Het Hof heeft het beroep gegrond verklaard, de uitspraak van de Rechtbank vernietigd, het beroep tegen de uitspraak van de Inspecteur gegrond verklaard, de uitspraak op bezwaar vernietigd, en het bedrag van de verschuldigde belasting vastgesteld op € 13.065. Voorts heeft het Hof de Inspecteur veroordeeld in de kosten in verband met de behandeling van het bezwaar, die van het geding voor de Rechtbank en die van het geding voor het Hof, aan de zijde van belanghebbende, vastgesteld op in totaal € 3163,50. De uitspraak van het Hof is aan dit arrest gehecht.

3. Het tweede geding in cassatie

De Minister heeft tegen 's Hofs uitspraak beroep in cassatie ingesteld. Het beroepschrift in cassatie is aan dit arrest gehecht en maakt daarvan deel uit.

Belanghebbende heeft een verweerschrift ingediend.

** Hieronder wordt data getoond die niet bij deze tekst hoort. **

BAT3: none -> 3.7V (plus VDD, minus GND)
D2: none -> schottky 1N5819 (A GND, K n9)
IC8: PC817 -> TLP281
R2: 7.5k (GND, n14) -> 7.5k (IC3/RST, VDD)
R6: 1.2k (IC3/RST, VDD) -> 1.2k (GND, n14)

De Advocaat-Generaal R.L.H. IJzerman heeft op 24 maart 2011 geconcludeerd tot gegrond verklaren van het beroep in cassatie.

4. Beoordeling van het middel

4.1. Belanghebbende heeft, nadat de Hoge Raad het onderhavige geding had verwezen naar het Hof voor het opnieuw berekenen van het verschuldigde bedrag aan belasting van personenauto's en motorrijwielen, het Hof verzocht de hoogte van de vergoeding voor de in verband met de bezwaarprocedure gemaakte kosten alsnog vast te stellen op het totaal van de werkelijk gemaakte kosten.

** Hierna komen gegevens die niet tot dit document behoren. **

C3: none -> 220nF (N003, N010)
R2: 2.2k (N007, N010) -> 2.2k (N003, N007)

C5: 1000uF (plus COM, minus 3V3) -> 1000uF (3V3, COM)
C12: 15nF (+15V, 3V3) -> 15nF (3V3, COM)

4.2. Het Hof heeft geoordeeld dat te dezen grond bestaat om - op de voet van artikel 2, lid 3, van het Besluit proceskosten bestuursrecht (hierna: het Besluit) - af te wijken van het overeenkomstig artikel 2, lid 1, letter a, van het Besluit vastgestelde forfaitaire tarief, en heeft de Inspecteur veroordeeld de werkelijk door belanghebbende in de bezwaarfase gemaakte kosten voor beroepsmatig verleende rechtsbijstand te vergoeden.

4.3. Het middel verzet zich tegen het hiervoor in 4.2 vermelde oordeel van het Hof met het betoog dat het Hof buiten de in het hiervoor onder 2 vermelde arrest neergelegde verwijzingsopdracht is getreden. Het middel slaagt. Belanghebbende heeft destijds de beslissing van het Gerechtshof te 's-Hertogenbosch om de vergoeding voor de kosten in verband met de behandeling van het bezwaar - in navolging van de Rechtbank - te beperken tot het forfaitair vastgestelde tarief in cassatie niet bestreden, zodat deze beslissing onherroepelijk was komen vast te staan. Voor een hernieuwde beoordeling van de hoogte van de vergoeding voor die kosten was derhalve na verwijzing van het geding geen plaats.

4.4. Gelet op het hiervoor in 4.3 overwogene kan 's Hofs uitspraak niet in stand blijven. De Hoge Raad kan de zaak afdoen.

5. Proceskosten

De Hoge Raad acht geen termen aanwezig voor een veroordeling in de proceskosten.

6. Beslissing

De Hoge Raad:

verklaart het beroep in cassatie gegrond,

vernietigt de uitspraak van het Hof, doch uitsluitend voor zover de Inspecteur is veroordeeld in de proceskosten aan de zijde van belanghebbende voor een bedrag van in totaal € 3163,50,

en veroordeelt de Inspecteur in de proceskosten aan de zijde van belanghebbende voor een bedrag van in totaal € 905.

Dit arrest is gewezen door de vice-president D.G. van Vliet als voorzitter, en de raadsheren P. Lourens, E.N. Punt, P.M.F. van Loon en M.A. Fierstra, in tegenwoordigheid van de waarnemend griffier E. Cichowski, en in het openbaar uitgesproken op 11 november 2011.